Akibatnya, dukungan warga belum terbentuk secara menyeluruh.
“Kalau masyarakat belum siap, tidak bisa dipaksakan. Ini bisa menghambat program secara keseluruhan,” tegasnya.
Ia mengungkapkan bahwa meski program ini bertujuan memperbaiki lingkungan dan kualitas hunian, sebagian warga belum mendapatkan penjelasan rinci terkait proses relokasi dan bentuk kompensasi yang akan diterima.
Bahkan ada warga yang diminta angkat kaki tanpa kepastian tempat tinggal pengganti.
“Kunci dari keberhasilan program ini adalah adanya kesepakatan bersama. Dukungan warga sangat menentukan. Tanpa itu, program sulit berjalan,” terangnya.
Deni mengkritik pola kerja pemerintah yang terlalu menitikberatkan pada pembangunan fisik.
Menurutnya, aspek komunikasi dan upaya membangun kepercayaan masyarakat belum ditempatkan sebagai prioritas, sehingga menimbulkan keraguan bahkan penolakan dari sejumlah warga.
Ia menambahkan bahwa agenda penataan kawasan kumuh sebenarnya sudah lama masuk dalam rencana strategis pembangunan kota.
Namun, sampai memasuki pertengahan tahun 2025, belum ada pelaksanaan di lapangan yang benar-benar dimulai.
“Rencana ini sudah ada sejak lama dan pelaksanaannya dirancang bertahap. Tapi, semua itu sangat bergantung pada sejauh mana masyarakat bisa menerima dan mendukung,” ucap Deni.

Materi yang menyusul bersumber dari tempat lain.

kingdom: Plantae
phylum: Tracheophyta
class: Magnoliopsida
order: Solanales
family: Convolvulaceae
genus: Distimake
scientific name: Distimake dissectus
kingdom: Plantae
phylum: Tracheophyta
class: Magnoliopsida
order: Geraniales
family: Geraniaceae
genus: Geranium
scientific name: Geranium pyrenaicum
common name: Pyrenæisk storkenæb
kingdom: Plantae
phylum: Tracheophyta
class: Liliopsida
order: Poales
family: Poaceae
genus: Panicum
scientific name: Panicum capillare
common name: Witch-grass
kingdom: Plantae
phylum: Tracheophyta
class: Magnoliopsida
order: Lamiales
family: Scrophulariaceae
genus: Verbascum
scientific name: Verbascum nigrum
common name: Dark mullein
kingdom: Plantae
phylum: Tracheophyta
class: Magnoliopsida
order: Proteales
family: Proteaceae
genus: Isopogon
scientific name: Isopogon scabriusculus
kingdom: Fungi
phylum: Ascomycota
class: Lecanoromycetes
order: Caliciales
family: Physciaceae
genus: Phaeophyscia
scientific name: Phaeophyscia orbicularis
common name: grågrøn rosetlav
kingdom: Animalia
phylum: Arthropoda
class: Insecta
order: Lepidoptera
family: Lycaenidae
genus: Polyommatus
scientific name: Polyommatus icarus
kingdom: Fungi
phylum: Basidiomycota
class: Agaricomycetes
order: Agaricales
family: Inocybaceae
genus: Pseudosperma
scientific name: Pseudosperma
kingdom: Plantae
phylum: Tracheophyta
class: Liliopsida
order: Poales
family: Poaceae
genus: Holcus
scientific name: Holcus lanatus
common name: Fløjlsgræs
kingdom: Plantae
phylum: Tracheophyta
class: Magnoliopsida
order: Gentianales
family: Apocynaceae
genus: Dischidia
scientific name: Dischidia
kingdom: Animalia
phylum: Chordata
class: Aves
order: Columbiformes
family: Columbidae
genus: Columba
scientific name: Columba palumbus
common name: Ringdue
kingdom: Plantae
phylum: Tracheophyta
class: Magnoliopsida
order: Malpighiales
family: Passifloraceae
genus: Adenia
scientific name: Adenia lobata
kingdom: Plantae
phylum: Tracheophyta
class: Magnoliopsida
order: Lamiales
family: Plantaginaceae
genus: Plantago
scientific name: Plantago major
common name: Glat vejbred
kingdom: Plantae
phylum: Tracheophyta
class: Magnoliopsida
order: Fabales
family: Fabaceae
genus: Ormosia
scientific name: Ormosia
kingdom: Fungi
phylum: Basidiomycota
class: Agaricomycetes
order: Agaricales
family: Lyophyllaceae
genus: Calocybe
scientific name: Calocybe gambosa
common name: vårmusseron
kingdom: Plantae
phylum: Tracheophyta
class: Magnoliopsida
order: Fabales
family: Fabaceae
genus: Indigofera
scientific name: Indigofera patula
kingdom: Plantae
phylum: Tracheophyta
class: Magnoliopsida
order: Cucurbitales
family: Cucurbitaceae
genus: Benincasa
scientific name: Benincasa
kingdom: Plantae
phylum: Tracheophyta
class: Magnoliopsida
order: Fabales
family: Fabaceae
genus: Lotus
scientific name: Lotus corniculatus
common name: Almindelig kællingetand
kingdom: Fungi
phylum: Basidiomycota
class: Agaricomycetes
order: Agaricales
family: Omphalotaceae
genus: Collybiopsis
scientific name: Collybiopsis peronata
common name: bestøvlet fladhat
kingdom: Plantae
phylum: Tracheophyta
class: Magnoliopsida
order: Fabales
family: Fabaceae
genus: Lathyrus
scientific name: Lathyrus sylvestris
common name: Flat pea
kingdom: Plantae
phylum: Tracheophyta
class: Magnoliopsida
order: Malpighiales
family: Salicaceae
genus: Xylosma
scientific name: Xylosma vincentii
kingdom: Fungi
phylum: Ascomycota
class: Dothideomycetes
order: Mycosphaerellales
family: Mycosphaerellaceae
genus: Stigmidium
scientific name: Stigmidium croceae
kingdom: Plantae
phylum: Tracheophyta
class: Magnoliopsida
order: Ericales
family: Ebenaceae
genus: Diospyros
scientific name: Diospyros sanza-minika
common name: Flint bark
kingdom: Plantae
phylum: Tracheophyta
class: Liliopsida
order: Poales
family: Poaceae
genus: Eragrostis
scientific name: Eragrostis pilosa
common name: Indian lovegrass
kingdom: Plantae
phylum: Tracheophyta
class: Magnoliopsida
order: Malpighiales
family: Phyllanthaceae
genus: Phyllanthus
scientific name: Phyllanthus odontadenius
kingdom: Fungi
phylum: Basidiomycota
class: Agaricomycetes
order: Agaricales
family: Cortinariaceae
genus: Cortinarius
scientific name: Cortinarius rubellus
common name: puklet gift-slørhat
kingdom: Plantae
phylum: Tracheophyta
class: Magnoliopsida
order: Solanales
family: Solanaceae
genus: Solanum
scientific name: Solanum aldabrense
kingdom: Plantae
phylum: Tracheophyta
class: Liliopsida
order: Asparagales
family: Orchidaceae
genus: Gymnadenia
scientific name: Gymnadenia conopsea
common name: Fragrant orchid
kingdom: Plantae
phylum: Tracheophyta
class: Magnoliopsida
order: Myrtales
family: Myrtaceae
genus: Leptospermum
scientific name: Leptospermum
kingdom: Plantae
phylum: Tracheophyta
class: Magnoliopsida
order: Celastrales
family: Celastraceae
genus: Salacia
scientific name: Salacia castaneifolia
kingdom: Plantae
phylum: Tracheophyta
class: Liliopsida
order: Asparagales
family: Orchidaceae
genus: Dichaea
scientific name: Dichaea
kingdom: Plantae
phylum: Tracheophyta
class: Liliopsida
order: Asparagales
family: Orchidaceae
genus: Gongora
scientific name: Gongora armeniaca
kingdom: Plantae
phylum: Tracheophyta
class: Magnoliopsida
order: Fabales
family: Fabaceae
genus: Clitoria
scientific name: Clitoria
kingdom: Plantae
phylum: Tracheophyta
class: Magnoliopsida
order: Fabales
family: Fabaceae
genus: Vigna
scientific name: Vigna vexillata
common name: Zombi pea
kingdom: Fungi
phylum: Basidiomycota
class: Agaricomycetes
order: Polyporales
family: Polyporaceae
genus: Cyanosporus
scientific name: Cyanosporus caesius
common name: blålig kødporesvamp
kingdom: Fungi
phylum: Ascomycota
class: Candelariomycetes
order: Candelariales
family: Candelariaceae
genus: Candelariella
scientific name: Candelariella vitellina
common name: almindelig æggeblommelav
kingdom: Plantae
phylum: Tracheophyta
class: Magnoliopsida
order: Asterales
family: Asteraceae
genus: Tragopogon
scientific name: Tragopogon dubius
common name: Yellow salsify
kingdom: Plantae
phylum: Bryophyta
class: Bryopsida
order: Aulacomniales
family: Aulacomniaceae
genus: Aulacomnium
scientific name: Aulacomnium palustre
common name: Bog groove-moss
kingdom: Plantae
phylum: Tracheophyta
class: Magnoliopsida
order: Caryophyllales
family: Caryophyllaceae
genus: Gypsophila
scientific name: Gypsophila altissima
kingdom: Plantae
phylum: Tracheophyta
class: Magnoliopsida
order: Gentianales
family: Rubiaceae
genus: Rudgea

Dari total 75 hektare kawasan yang masuk kategori kumuh di Samarinda, baru sekitar 7 hektare yang saat ini menjadi fokus awal dalam tahap penggarapan.
Namun, proses ini juga masih terkendala keterbatasan area intervensi karena pemerintah hanya dapat bekerja dalam radius 10 meter dari jalan utama.
“Menangani seluruh 75 hektare sekaligus tentu tidak realistis. Semua harus dilakukan secara bertahap, mengikuti kesiapan warga dan kapasitas pemerintah,” ucapnya. (adv)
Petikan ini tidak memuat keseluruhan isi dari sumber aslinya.